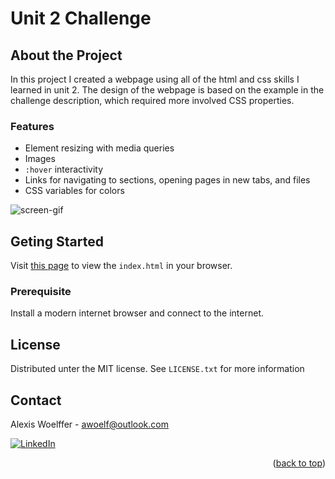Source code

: <a name="readme-top"></a>
# Unit 2 Challenge

## About the Project
In this project I created a webpage using all of the html and css skills I learned in unit 2. The design of the webpage is based on the example in the challenge description, which required more involved CSS properties.
### Features
* Element resizing with media queries
* Images
* `:hover` interactivity
* Links for navigating to sections, opening pages in new tabs, and files
* CSS variables for colors

![screen-gif](./assets/files/unit2-challenge.gif)
## Geting Started
Visit [this page](https://awoelf.github.io/unit2-challenge/) to view the `index.html` in your browser.
### Prerequisite
Install a modern internet browser and connect to the internet.


## License
Distributed unter the MIT license. See `LICENSE.txt` for more information


## Contact
Alexis Woelffer - [awoelf@outlook.com](mailto:awoelf@outlook.com)

[![LinkedIn][linkedin-shield]][linkedin-url]

<!-- Links and images -->
[linkedin-shield]: https://img.shields.io/badge/-LinkedIn-black.svg?style=for-the-badge&logo=linkedin&colorB=555
[linkedin-url]: https://linkedin.com/in/alexis-w-dev

<p align="right">(<a href="#readme-top">back to top</a>)</p>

■ **TRY IT**
Pictures are to be left out. Everything else in the records must be written out exactly.

■ **RESPONSE TO THIS TASK**
Source code

: <a name="readme-top"></a>
# Unit 2 Challenge

## About the Project
In this project I created a webpage using all of the html and css skills I learned in unit 2. The design of the webpage is based on the example in the challenge description, which required more involved CSS properties.
### Features
* Element resizing with media queries
* Images
* `:hover` interactivity
* Links for navigating to sections, opening pages in new tabs, and files
* CSS variables for colors

![screen-gif](./assets/files/unit2-challenge.gif)
## Geting Started
Visit [this page](https://awoelf.github.io/unit2-challenge/) to view the `index.html` in your browser.
### Prerequisite
Install a modern internet browser and connect to the internet.


## License
Distributed unter the MIT license. See `LICENSE.txt` for more information


## Contact
Alexis Woelffer - [awoelf@outlook.com](mailto:awoelf@outlook.com)

[![LinkedIn][linkedin-shield]][linkedin-url]

<!-- Links and images -->
[linkedin-shield]: https://img.shields.io/badge/-LinkedIn-black.svg?style=for-the-badge&logo=linkedin&colorB=555
[linkedin-url]: https://linkedin.com/in/alexis-w-dev

<p align="right">(<a href="#readme-top">back to top</a>)</p>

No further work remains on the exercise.